Une formation au PAF interacadémique
« L’idée, à terme, serait de reconduire le projet pour l’améliorer : au niveau enseignant, il y a beaucoup à gagner à la mutualisation des pratiques pédagogiques. Deux académies nous soutiennent en mettant la journée de préparation au PAF interacadémique. L’opération ne coûte rien, nous sommes accueillis à la Villa Gillet, mais il faut dégager les heures. Le besoin et l’expérience d’une interactivité entre les établissements existent, elle doit se faire. Ce qui reste à améliorer, c’est la qualité de participation : l’interactivité n’est pas toujours facile lors d’une table-ronde. Il y a une vraie réflexion à mener sur ce point. Sur le thème de l’égalité entre femmes et hommes, il est prévu de scander le débat par des sketches. Il faut trouver des idées de ce genre. On a testé les tweets à Chambéry, avec un affichage mural après modération, et des questions posées aux intervenants. Avec 150 personnes, le numérique est un moyen idéal, il faut voir techniquement avec quel usage. A Roussillon (Isère), on a testé le procédé à l’ancienne, avec des questions sur de petits papiers. Ça prend du temps… mais ça permet une pause, où l’on discute plus librement. Mais c’est possible à 70, pas à 150 personnes. Il y a une réticence des enseignants à laisser les élèves utiliser leurs portables pendant une conférence. Mais ce serait dommage de se priver d’un mode d’interaction directe. A 300 participants, c’est impossible pour un élève de prendre la parle !
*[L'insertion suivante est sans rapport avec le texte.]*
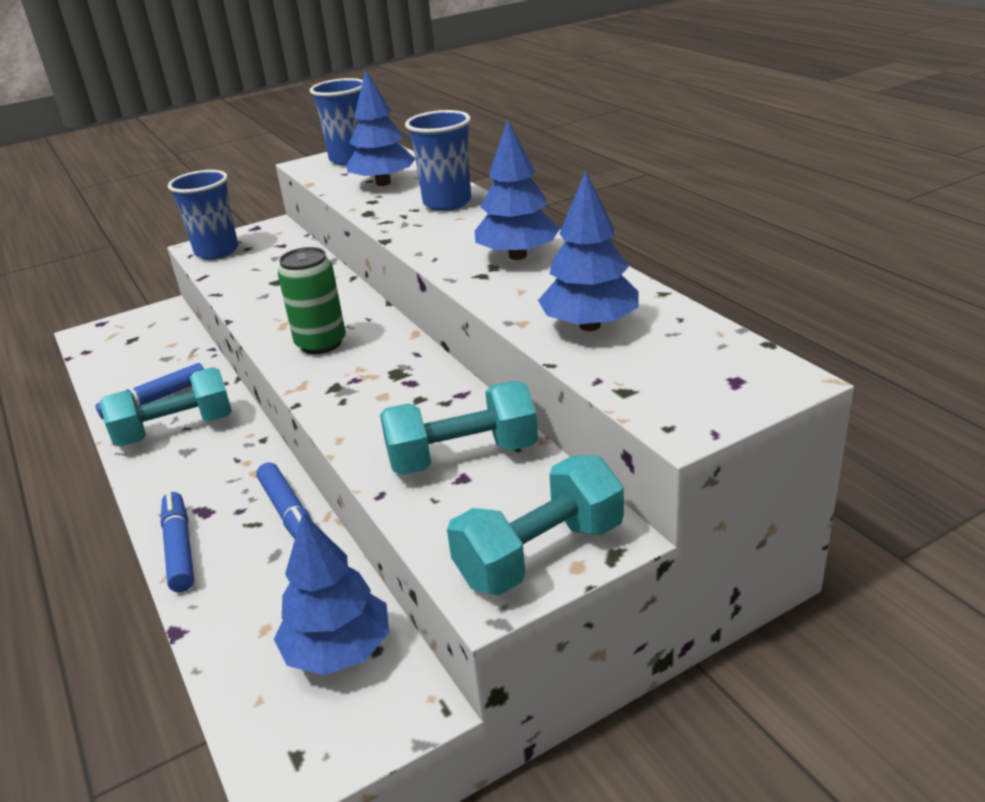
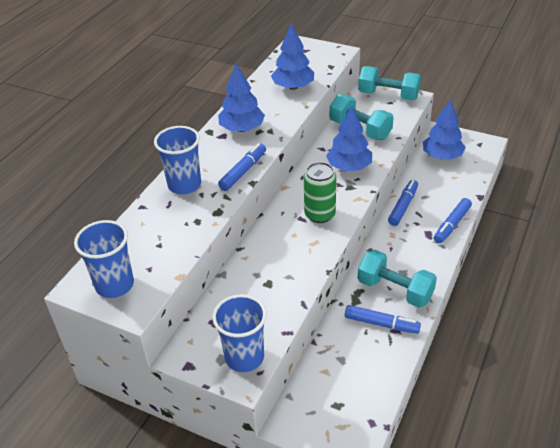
camera: 125 degrees left, 10 degrees up
(383, 183) = (162, 233): blue tree -> blue tree (349, 167)
(416, 238) = (243, 171): none -> blue marker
Nous espérons bien reconduire le dispositif l’an prochain, avec le soutien des autorités de tutelle. C’est un dispositif peu onéreux : pour la Région Rhône Alpes, c’est 13000€ pour 1400 élèves. Nous voudrions atteindre une vingtaine de lycées chaque année, et qu’ils deviennent ensuite autonomes dans la démarche. Le dispositif peut ensuite se déployer de lui-même.